Le Supermarché Ferraille existe-t-il encore ?
M. P. : aujourd’hui, plus qu’une exposition, c’est un spectacle que nous pouvons remonter à l’envi lors de certains événements. Ce que nous avons fait pour le salon du livre de Montreuil (voir notre vidéo).

Les projets ?
M. P. : nous avons passé une année assez intense en production avec l’album de Bouzard, The autobiography of me too free ; Like a bird, le Pinocchio, l’exposition à Angoulême, la réédition de Supermurgeman et Monsieur Ferraille, le film Villemolle… et puis, tous les titres du catalogue qu’il faut continuer à suivre. Plus, en mars, une grosse exposition sur les huiles Meroll se tiendra au Lieu Unique, la Scène Nationale de Nantes. Enfin, il y a un Blexbolex sur le feu, ainsi qu’un projet avec Nix qui devrait se concrétiser.

Un mot sur Villemolle !
M. P. : Vincent s’intéresse autant au cinéma qu’à la bande dessinée. Entre Persepolis et un nouveau projet avec Marjane Satrapi, il a envie de s’amuser avec les copains et de travailler la réalisation. Nous sommes partis sur un truc plus modeste que ça, mais l’écriture du scénario étant forte, nous allons produire un film. Il n’est pas encore tout à fait fini, il y a encore beaucoup de boulot en postprod mais nous avons une bonne base. Le but n’est pas de le sortir en salle, c’est l’une des pièces de l’exposition présentée à Angoulême. Nous sortirons sûrement un DVD. Et puis, c’est un bel hommage au Tarn (rires).

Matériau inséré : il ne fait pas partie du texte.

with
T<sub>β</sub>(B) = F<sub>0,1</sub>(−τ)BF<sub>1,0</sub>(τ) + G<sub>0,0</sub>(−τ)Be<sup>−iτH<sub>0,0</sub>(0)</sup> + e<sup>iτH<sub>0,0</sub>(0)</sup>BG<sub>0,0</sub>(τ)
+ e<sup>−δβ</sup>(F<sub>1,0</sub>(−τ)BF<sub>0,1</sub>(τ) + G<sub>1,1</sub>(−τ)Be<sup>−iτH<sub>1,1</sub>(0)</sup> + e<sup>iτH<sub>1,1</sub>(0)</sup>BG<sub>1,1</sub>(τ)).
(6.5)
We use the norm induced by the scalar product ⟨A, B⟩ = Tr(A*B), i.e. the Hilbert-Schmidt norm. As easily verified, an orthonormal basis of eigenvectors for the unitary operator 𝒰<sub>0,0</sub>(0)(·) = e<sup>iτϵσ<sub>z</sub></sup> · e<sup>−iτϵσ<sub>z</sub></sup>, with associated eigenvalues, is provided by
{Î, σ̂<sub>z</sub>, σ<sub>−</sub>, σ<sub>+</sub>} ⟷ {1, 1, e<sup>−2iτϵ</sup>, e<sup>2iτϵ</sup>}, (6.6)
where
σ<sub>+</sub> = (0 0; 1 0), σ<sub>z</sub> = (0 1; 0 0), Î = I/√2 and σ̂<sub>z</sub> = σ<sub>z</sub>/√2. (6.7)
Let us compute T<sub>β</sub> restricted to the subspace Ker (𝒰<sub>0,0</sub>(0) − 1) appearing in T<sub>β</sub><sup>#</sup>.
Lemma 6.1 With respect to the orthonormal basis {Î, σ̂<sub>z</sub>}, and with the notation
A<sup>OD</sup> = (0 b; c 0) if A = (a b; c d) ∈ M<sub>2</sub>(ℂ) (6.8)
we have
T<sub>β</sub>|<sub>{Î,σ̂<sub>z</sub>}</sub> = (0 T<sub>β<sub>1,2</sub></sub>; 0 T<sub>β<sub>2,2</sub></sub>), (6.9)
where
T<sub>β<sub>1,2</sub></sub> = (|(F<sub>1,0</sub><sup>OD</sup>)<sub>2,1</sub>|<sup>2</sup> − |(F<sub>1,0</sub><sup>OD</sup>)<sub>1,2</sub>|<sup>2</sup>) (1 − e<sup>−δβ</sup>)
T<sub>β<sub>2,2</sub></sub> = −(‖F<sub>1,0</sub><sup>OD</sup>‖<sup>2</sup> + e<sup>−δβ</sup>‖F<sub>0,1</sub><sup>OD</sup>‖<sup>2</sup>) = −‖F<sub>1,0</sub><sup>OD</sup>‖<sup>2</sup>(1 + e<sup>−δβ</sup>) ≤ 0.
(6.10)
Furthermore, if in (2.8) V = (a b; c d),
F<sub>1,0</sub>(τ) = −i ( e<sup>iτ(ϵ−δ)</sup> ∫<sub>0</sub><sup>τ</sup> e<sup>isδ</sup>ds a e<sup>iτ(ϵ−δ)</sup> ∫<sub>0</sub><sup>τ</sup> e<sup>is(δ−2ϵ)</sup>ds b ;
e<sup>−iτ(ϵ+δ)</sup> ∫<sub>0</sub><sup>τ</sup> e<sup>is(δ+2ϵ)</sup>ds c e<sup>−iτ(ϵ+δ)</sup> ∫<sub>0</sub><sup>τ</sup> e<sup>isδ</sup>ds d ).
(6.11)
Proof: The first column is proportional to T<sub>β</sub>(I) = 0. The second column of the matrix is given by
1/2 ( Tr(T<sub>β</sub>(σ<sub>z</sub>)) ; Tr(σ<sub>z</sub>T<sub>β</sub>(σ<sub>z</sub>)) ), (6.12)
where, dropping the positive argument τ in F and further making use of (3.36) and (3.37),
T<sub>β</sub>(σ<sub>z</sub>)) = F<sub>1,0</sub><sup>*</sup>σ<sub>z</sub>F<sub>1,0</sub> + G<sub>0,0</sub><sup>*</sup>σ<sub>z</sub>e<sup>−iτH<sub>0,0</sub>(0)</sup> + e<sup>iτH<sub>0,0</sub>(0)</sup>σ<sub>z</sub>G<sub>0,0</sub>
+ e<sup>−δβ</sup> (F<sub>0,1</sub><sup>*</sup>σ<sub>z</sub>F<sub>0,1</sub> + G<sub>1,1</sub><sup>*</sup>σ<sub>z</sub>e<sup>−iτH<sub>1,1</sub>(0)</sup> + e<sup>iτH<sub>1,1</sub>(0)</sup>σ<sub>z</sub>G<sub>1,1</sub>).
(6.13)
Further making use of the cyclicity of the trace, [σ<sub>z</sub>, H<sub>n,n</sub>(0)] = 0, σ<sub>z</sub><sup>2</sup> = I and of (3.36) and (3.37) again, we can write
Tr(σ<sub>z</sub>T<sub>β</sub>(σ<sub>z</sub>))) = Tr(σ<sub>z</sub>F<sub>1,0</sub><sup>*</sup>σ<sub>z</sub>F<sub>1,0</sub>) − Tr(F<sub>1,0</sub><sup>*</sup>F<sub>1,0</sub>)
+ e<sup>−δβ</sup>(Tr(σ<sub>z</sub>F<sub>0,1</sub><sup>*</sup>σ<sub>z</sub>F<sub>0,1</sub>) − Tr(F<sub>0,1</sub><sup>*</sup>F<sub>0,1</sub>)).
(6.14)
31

Propos recueillis par Laurent Assuid

http://www.lesrequinsmarteaux.org

L’illustration sur cette page a été dessinée par Cizo pour l’exposition Il était une fois l’huile qui se tient au Lieu Unique (2, rue de la biscuiterie, Nantes) du vendredi 6 mars au dimanche 3 mai.

(1) L’Association est une maison d’édition française emblématique de la scène BD alternative Elle a été créée en 1990 par Jean-Christophe Menu (notamment).